22F- In March of 2020, I contracted covid from one of the first confirmed cases in our state. My friend’s boss had travelled to Wuhan and upon returning, came into work for a few days and then started feeling sick. He ended up being one of the very first confirmed cases of coronavirus in my state. Unfortunately, my friend came over to my house for dinner and broke the news that her boss had coronavirus once she was already inside of our home at our dinner table. My stomach dropped; why would she come over if she had contact with someone who has Covid?
A few days later, my partner fell sick, then I went downhill a day or so later. I felt terrible for two weeks. My fever wouldn’t break, I was non-stop coughing, my whole body ached. But then I recovered. And I spent the summer months doing what I loved most; hiking and biking with my dog Ellie.
Until one day in August, I woke up and my heart was racing. I checked my pulse and it was 185 BPM- I had no idea what was happening. I called my doctor and ended up going to the hospital. I was referred to a cardiologist and over the next two months I became gradually worse and worse. I began fainting when standing, my heart rate was going over 200 BPM, and felt like it was going to jump out of my chest. In November, I was diagnosed with post-covid dysautonomia; which is an incurable condition caused by post-viral damage to the autonomic nervous system. My world felt like it was crumbling apart. I wasn’t able to walk even one hundred feet without having to rest to avoid fainting. I stopped being able to work and I had to leave behind my dog training and pet care business that I had spent several years building. Almost a year and a half later, we now know that I am not an uncommon case. So many people are suffering with post-covid disability or long haul symptoms.

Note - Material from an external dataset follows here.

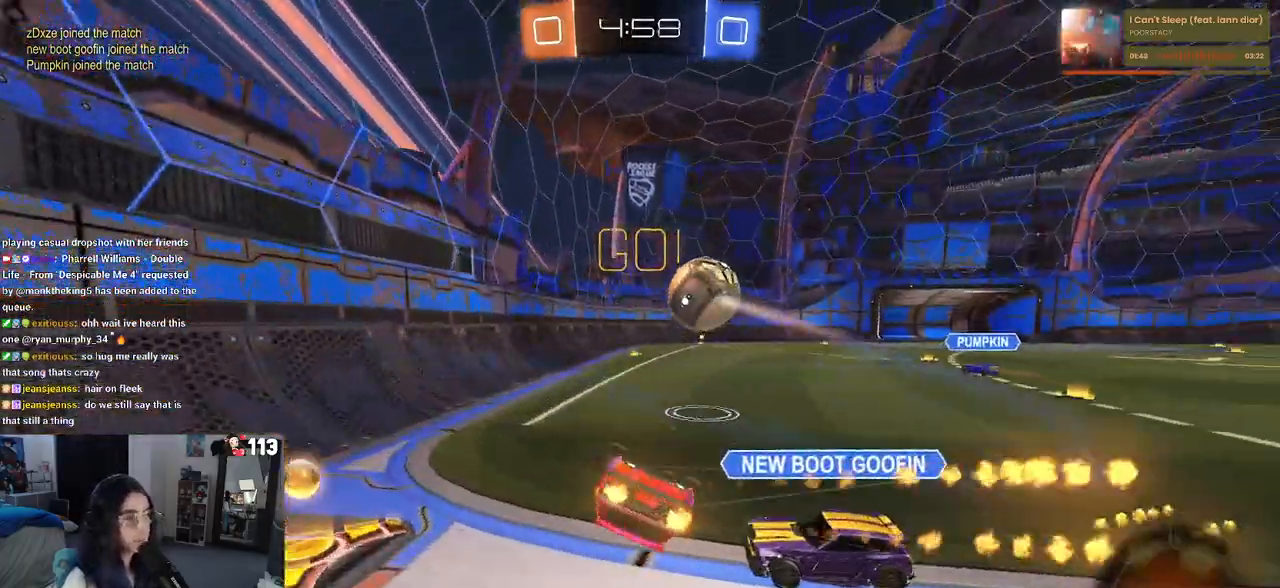
{"buttons": ["CROSS", "R1", "R2"], "left_stick": "right", "right_stick": "center"}
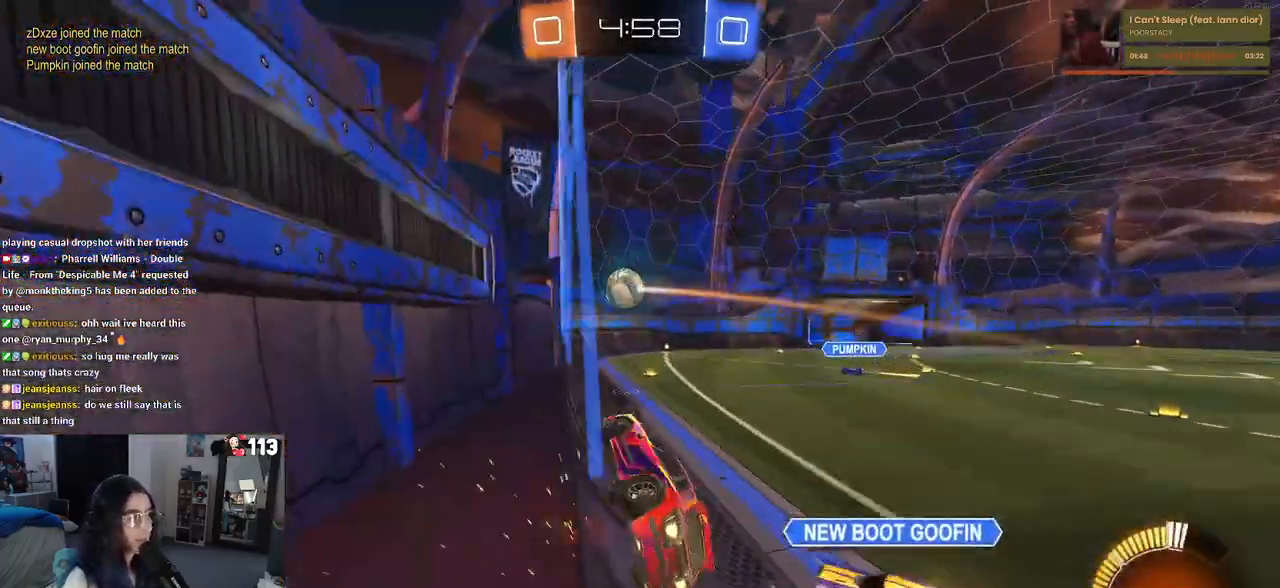
{"buttons": ["R1", "R2"], "left_stick": "left", "right_stick": "center", "events": [[17, "CROSS", "up"], [17, "left_stick", "up-right"], [117, "left_stick", "center"], [267, "CROSS", "down"], [333, "left_stick", "right"], [400, "CROSS", "up"], [400, "left_stick", "center"], [467, "left_stick", "left"]]}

I have gone through many experimental treatments. I would watch your streams for hours while getting IV infusions multiple times per week. Unfortunately I found no relief from any of the treatments we tried, and I am now in a wheelchair outside of my home which has been a huge struggle to adjust to. Thankfully I was just accepted from a program to receive a service dog, so once I am able to fundraise an obscene amount of money, I will be able to receive a dog that will alert me to my fainting episodes and act as a mobility aid so I am able to go out once more without relying on my friends to help me.
I am struggling to stay positive and learn to adjust to my new way of life. It is so hard to not dwell on the past and wish that I could have my old self back so I wouldn’t take any moments for granted. If you’re reading this; cherish the little things. You never know if one day you will wake up and your life will be flipped upside down.

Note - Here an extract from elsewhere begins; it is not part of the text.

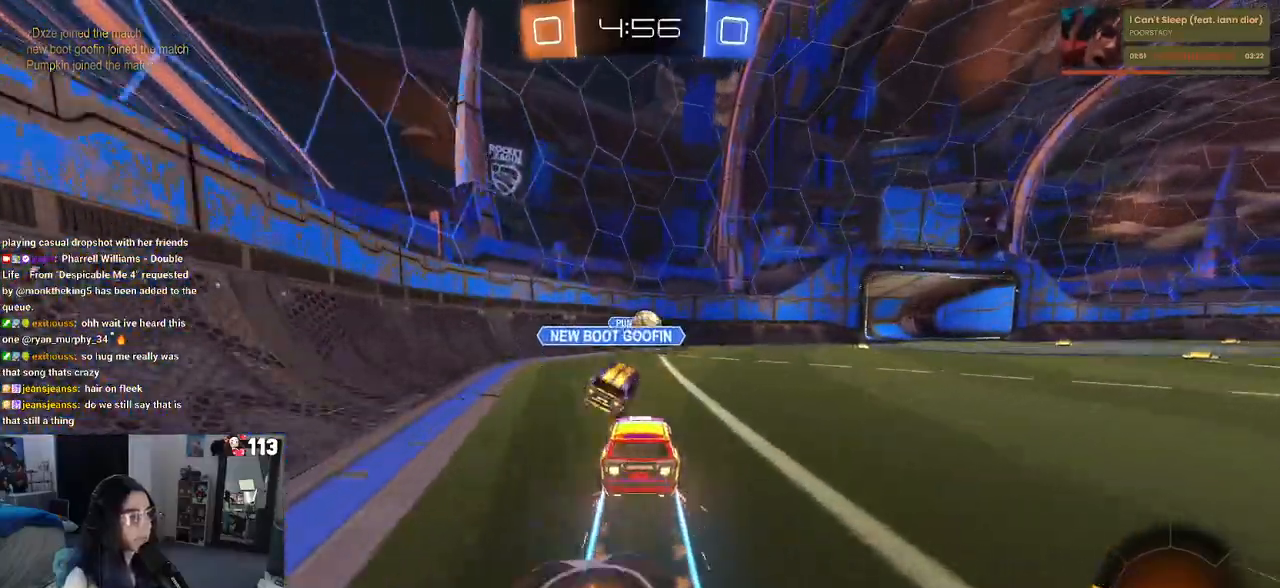
{"buttons": ["R2"], "left_stick": "right", "right_stick": "center", "events": [[33, "left_stick", "left"], [150, "left_stick", "right"], [367, "R1", "up"]]}
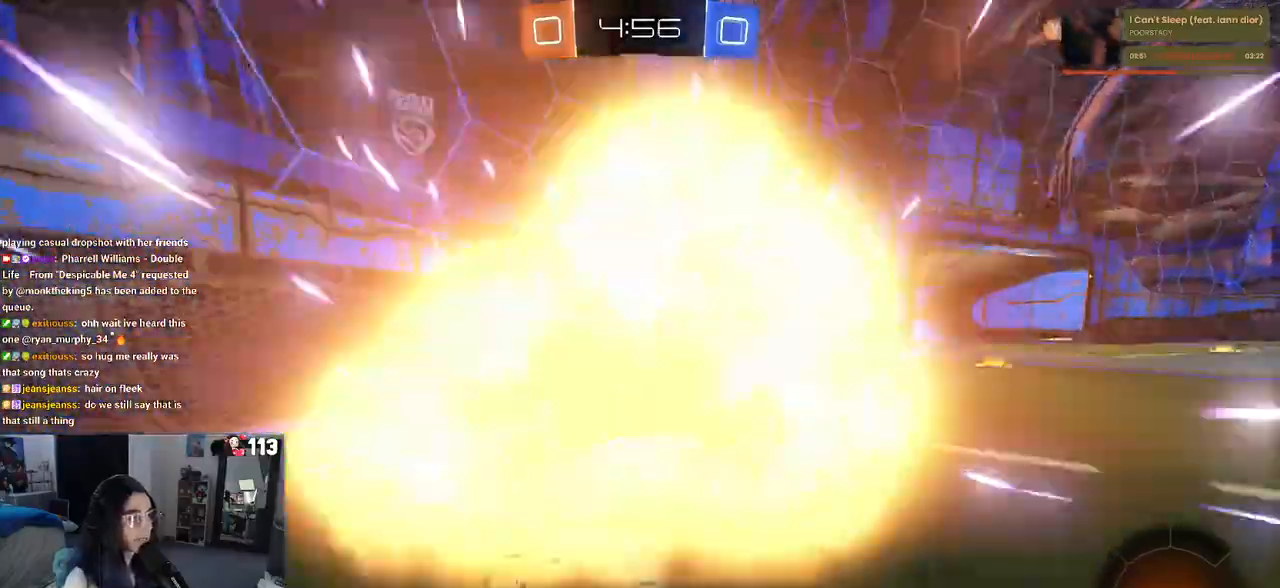
{"buttons": ["R2"], "left_stick": "right", "right_stick": "center", "events": [[50, "left_stick", "left"], [200, "left_stick", "center"], [317, "left_stick", "right"]]}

Thank you Kit, for the laughs and the smiles. I watch every single stream to keep me in good spirits.
welcome to the heartsupport forum, i am so glad you’re here and thank you for your vulnerability with such a life-changing event. the effects covid has left you with is unfair and has probably been really frustrating and scary. this virus is nothing short of evil and i’m so sorry you had to face all of it at the start of the pandemic, when we barely knew anything about it.
my hope is that as time goes on, and we are able to study covid more in-depth, more treatments will come out to help support diagnoses such as your post-covid dysautonomia. with sudden diagnoses like this, the best thing you can do is to have hope for the future, one with treatments, more affordable mobility aids, etc… until then, you are facing the now. and if your now is meeting a loving service dog, enjoying streams like kit’s, and making the most out of each day however you can, then i believe in you. and i’ll continue to believe in the scientists fighting every day to find treatments for what you’re going through. and i’ll continue to have you in my thoughts, sending you love and comfort on the hardest days or even the easy ones. you are not alone, my friend, and your heartsupport community will always be here for you.
It is truly heartbreaking and unfair that covid has been affecting you so much and that its long-term effects have such an impact on your life. You are now learning to adapt to this new reality and take steps that are necessary, but how I wish you didn’t have to, my friend. It really makes sense to look at the past sometimes and long for what was before. You are still processing this huge transition in your life, and as you do your heart is grieving too. On one side, there’s the need to keep moving on and to focus on what can be done. But on the other side, there’s what seems to be left behind, the feeling that it is now out of reach and the desire to control even just a bit of that again. It creates a tension in which you find yourself, and for this very reason I couldn’t echo more wholeheartedly what @Twixremix said about being in the “now”. When so many things seem out of control and uncertain, we can find refuge and comfort in focusing on what we can do and on what life has to offer right here and right now. It is not always comfortable to do so - as human beings, we crave for real perspectives -, but it is still a way to approach life that can be learned, step by step.
I want you to keep having hope, friend, even in the midst of these hardships and uncertainties. We may not know what the future holds, but I surely believe in you, in your ability to build resilience, to keep growing and embrace what this life has to offer despite it all.
Please rely on this community as well whenever you would need an ear to listen. You are not alone. We’re in this with you.